Typically, however, developers will simply code these object manipulations directly as calls to methods of the appropriate type.  Aside from being tedious and repetitive, however, this practice also violates the principle of InformationHiding, thus hampering !FrameworkReusability.

The solution?  Delegate data management to a Rack.  Racks provide as their primary interface these methods:

 * 'getItem(key)' - retrieve an object

 * 'newItem(key)' - create a new object of the appropriate kind

(Notice that there is no delItem - you must ask an object to delete itself.)

The Rack itself implements the storage details.  Racks are DataManagers, which means they can also provide arbitrary additional data and behavior to their contents, which must be RackMountables.

Currently, the ZPatterns implementation provides a basic Rack that uses the ZODB for storage, but can be easily subclassed to use other storage techniques such as SQL, LDAP and so on, by overriding just a few methods.  For example, the LoginManager system derives the classes for UserSources from Rack, making LDAP and SQL UserSources possible.  There are several benefits:

 * Generic Racks can be developed for a variety of storage backends, which are then reusable for any number of applications

 * Application-level code doesn't know or care *how* their data is stored, making it easy to change backends at a later date.

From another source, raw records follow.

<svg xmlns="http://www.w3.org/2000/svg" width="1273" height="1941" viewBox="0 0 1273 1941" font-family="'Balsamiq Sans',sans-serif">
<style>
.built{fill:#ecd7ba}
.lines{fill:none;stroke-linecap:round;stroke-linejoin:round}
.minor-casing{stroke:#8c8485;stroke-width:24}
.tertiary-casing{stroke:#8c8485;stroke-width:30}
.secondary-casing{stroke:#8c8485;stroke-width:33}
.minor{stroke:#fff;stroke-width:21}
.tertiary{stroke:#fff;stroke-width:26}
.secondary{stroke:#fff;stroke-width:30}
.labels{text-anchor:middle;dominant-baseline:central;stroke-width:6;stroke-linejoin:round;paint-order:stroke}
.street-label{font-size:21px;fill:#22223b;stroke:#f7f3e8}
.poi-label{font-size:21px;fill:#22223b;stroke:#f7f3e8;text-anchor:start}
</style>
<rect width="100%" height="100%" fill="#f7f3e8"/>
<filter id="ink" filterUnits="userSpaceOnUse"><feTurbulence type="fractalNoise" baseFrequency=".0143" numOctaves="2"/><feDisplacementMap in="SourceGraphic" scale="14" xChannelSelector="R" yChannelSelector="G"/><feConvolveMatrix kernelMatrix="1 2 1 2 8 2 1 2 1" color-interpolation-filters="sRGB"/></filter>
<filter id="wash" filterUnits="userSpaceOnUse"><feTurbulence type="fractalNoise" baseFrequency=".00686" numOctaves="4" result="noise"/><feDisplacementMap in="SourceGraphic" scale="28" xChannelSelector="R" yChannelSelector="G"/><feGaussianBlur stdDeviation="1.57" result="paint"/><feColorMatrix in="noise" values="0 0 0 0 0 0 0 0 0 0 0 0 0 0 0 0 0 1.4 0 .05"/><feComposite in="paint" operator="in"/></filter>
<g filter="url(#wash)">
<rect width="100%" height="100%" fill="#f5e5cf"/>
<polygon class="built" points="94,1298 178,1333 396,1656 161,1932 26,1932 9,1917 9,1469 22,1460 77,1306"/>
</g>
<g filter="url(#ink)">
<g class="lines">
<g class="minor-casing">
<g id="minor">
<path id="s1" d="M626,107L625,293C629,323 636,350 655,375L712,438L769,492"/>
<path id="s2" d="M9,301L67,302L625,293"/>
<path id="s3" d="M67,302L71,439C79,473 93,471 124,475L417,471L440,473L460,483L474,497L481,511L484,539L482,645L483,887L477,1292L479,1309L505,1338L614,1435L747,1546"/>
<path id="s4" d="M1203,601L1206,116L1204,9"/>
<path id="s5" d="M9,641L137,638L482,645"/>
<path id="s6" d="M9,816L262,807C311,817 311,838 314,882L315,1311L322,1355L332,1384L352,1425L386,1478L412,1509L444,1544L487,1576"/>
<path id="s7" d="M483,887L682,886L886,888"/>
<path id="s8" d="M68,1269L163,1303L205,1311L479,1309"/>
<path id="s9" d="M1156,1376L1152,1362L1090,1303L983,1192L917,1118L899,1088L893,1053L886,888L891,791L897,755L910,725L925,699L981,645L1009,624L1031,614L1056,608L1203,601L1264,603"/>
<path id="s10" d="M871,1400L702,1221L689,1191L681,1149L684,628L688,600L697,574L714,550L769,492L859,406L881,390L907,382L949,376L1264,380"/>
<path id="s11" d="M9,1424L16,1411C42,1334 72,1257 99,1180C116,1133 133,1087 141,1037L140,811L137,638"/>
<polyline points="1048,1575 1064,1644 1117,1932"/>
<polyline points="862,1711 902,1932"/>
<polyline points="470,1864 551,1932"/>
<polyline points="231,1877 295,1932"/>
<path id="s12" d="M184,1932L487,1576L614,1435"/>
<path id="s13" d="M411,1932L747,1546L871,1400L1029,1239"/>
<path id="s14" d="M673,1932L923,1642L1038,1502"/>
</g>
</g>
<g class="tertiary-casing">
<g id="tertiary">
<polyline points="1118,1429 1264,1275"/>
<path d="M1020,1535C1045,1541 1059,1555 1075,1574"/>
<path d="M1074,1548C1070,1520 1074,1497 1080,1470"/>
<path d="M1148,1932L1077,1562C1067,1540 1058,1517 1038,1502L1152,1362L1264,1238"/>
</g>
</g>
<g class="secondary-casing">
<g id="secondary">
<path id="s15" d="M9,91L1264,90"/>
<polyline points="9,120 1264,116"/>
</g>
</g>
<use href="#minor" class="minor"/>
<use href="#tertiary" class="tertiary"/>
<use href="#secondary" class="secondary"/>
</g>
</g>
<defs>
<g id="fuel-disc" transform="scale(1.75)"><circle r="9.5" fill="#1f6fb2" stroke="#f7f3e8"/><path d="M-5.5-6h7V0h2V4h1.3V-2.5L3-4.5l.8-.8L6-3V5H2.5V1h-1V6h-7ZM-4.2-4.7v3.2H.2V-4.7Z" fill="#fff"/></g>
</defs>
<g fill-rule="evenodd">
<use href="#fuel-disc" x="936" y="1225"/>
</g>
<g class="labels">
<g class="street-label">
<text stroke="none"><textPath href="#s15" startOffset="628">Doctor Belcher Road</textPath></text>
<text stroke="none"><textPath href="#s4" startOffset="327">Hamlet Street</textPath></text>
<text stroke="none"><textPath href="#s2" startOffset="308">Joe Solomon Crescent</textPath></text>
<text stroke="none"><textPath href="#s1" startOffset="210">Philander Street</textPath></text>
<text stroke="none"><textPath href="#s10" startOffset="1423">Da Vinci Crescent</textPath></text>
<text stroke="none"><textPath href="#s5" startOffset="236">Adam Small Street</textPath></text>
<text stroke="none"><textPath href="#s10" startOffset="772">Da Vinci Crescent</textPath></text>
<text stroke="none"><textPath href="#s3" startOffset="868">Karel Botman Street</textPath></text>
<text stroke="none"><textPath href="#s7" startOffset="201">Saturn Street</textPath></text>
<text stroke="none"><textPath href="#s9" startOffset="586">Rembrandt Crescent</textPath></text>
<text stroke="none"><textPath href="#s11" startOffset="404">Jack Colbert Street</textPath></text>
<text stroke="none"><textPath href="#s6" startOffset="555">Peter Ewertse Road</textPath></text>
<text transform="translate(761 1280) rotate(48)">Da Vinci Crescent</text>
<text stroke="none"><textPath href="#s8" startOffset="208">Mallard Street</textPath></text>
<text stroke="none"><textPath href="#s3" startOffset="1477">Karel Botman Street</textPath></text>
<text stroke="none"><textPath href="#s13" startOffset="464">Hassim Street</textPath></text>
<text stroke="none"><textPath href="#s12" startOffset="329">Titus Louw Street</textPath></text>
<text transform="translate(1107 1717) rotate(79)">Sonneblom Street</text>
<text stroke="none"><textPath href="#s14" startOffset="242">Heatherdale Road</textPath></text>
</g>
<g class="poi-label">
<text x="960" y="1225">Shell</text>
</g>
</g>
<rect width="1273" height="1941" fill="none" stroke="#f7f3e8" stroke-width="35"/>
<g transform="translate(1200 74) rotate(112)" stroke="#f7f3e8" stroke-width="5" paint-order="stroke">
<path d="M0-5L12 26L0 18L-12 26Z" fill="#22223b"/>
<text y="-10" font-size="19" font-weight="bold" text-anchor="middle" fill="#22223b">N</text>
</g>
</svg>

 * The Rack interface becomes a common idiom (or "standard idiot" as !JimFulton would say), giving an application designer/developer one less thing to think about.

 * The application developer/integrator can now be someone who doesn't know how to access a database, or even how !SQLMethods work, as long as someone knowledgeable configures the Rack.

As useful as Racks are by themselves, they are even more powerful in the context of a Specialist.  [Specialists] provide another layer of abstraction above Racks that adds capabilities such as traversability (i.e. URL-based access to contents), "class methods", and the ability to present a unified interface to data which is actually stored in multiple Racks.